**Exercise goal**.
Reproduce the passage of the VFML text that starts with "Weka Integration" and goes on through "with the algorithm.".

Very Fast Machine Learning Toolkit

Pedro Domingos and Geoff Hulten developed VFML in 2003 to experiment with applying machine learning techniques to situations where the scale of streaming data being learned from makes traditional techniques impractical. Their original work is described in:

Hulten, G. and Domingos, P. "VFML -- A toolkit for mining high-speed time-changing data streams" http://www.cs.washington.edu/dm/vfml/. 2003.

Very Fast Decision Tree

JVFML is a Java implementation of Hulten and Domingos' Very Fast Decision Tree (VFDT) algorithm for building decision trees from streaming data using a statistical result known as the Hoeffding Bound. The Hoeffding Bound is used to decide when enough data instances have been processed to split a tree node and be confident that a traditional batch learner with all the data available would have made the same decision.

Weka Integration

JVFML is designed to interface with Weka. Although using Weka eliminates a major advantage of VFDT (its ability to process streaming data sets one data instance at a time without ever loading the entire data set into memory), the Weka implementation is potentially a useful tool for experimenting with the algorithm.

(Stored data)
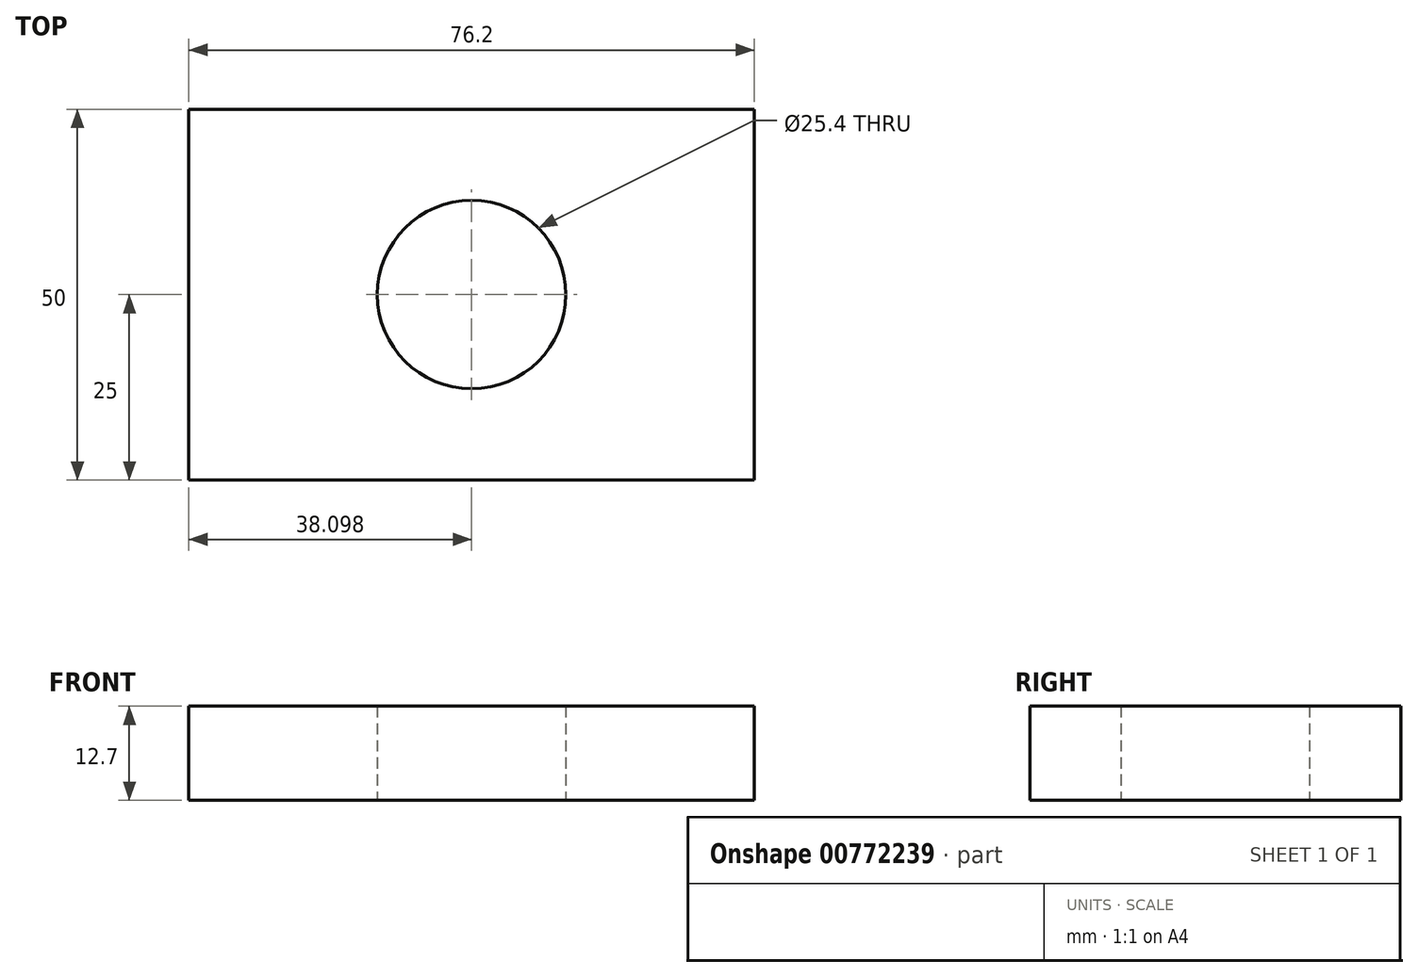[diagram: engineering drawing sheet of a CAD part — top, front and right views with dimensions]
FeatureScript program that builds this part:
annotation { "Feature Type Name" : "Feature", "Feature Type Description" : "" }
export const myFeature = defineFeature(function(context is Context, id is Id, definition is map)
    precondition{}
    {
        {
            var Q0;
            Q0=qCreatedBy(makeId("Top.planeOp"),FACE);
            var sketch = newSketch(context, id + "F0", { "sketchPlane" : qUnion([Q0])});
            skLineSegment(sketch, "E0.bottom", {"start": v(81.9, -44.7) * mm, "end": v(-81.9, -44.7) * mm});
            skLineSegment(sketch, "E0.top", {"start": v(81.9, 44.7) * mm, "end": v(-81.9, 44.7) * mm});
            skLineSegment(sketch, "E0.left", {"start": v(81.9, -44.7) * mm, "end": v(81.9, 44.7) * mm});
            skLineSegment(sketch, "E0.right", {"start": v(-81.9, -44.7) * mm, "end": v(-81.9, 44.7) * mm});
            skPoint(sketch, "E0.middle", {"position": v(0, 0) * mm});
            skSolve(sketch);
        }
        {
            var Q0;
            Q0=makeQuery(id+"F0.imprint","IMPRINT",FACE,{"disambiguationData":[TD([[makeQuery(id+"F0.imprint","IMPRINT",EDGE,{"derivedFrom":sQuery(id+"F0.wireOp",EDGE,"E0.bottom")}),-1.0]])]});
            var sketch = newSketch(context, id + "F1", { "sketchPlane" : qUnion([Q0])});
            skLineSegment(sketch, "E1.bottom", {"start": v(-1.76, -9.83) * mm, "end": v(-77.96, -9.83) * mm});
            skLineSegment(sketch, "E1.top", {"start": v(-1.76, 40.17) * mm, "end": v(-77.96, 40.17) * mm});
            skLineSegment(sketch, "E1.left", {"start": v(-1.76, -9.83) * mm, "end": v(-1.76, 40.17) * mm});
            skLineSegment(sketch, "E1.right", {"start": v(-77.96, -9.83) * mm, "end": v(-77.96, 40.17) * mm});
            skPoint(sketch, "E1.middle", {"position": v(-39.86, 15.17) * mm});
            skCircle(sketch, "E2", {"center": v(-39.86, 15.17) * mm, "radius": 12.7 * mm});
            skSolve(sketch);
        }
        {
            var Q0;
            Q0=makeQuery(id+"F1.imprint","IMPRINT",FACE,{"disambiguationData":[TD([[makeQuery(id+"F1.imprint","IMPRINT",EDGE,{"derivedFrom":sQuery(id+"F1.wireOp",EDGE,"E1.bottom")}),-1.0]])]});
            extrude(context, id + "F2", {"entities" : qUnion([Q0]), "depth" : 12.7 * mm, "offsetDistance" : 25.4 * mm});
        }
    });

**Exercise answer**.
Weka Integration

JVFML is designed to interface with Weka. Although using Weka eliminates a major advantage of VFDT (its ability to process streaming data sets one data instance at a time without ever loading the entire data set into memory), the Weka implementation is potentially a useful tool for experimenting with the algorithm.